Taßler, S., Wolk, C., Janich, C., Dobner, B., & Brezesinski, G. (2017). Lysine-based amino-functionalized lipids for gene transfection: the protonation state in monolayers at the air-liquid interface. Physical Chemistry Chemical Physics, 19(30), 20271-20280. doi:10.1039/C7CP03107F.


Cite as: https://hdl.handle.net/11858/00-001M-0000-002D-AB28-E
Abstract
Cationic lipids are considered as non-viral carriers for genetic material used in gene therapy. They have no carcinogenic potential and cause low immune response compared to existing viral systems. The protonation degree of these cationic lipids is a crucial parameter for the binding behavior of polynucleotides (e.g., DNA). Newly synthesized peptide-mimic lysine-based amino-functionalized lipids have been investigated in 2D models as monolayers at the air-liquid interface.

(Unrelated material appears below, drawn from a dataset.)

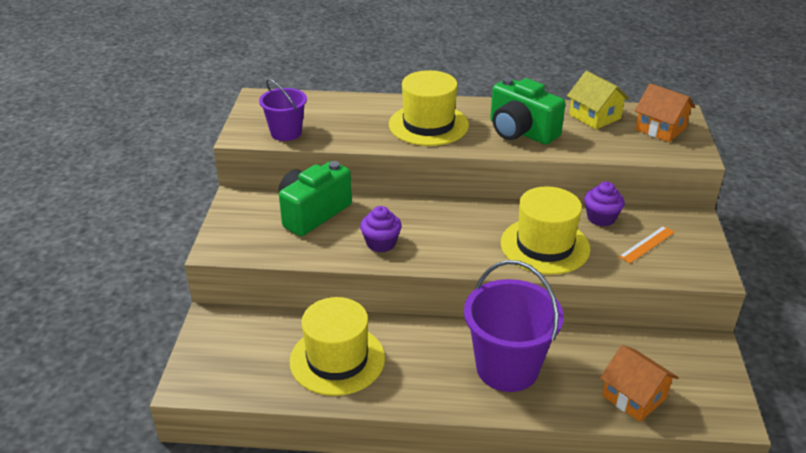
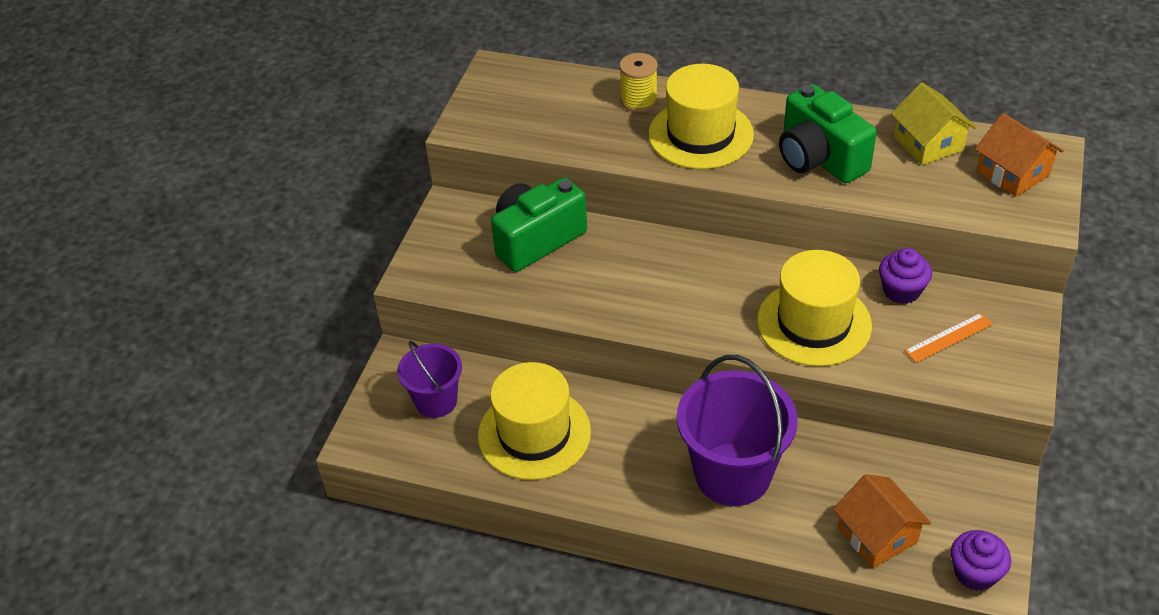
camera: 15 degrees right, 10 degrees up
(286, 133) = (517, 129): purple bucket -> purple bucket (436, 401)
(375, 108) = (638, 101): none -> yellow spool
(381, 243) = (609, 294): purple cupcake -> purple cupcake (975, 573)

Standard surface pressure ? area isotherms have been measured to prove the layer stability. Total reflection X-ray fluorescence (TRXF) has been used as a surface sensitive analytical method to estimate the amount of counterions at the head groups. Using a standard sample as reference, the protonation degree of these cationic lipids can be quantified on buffers with different pH values. It is found that the protonation degree depends linearly on the packing density of the lipid monolayer.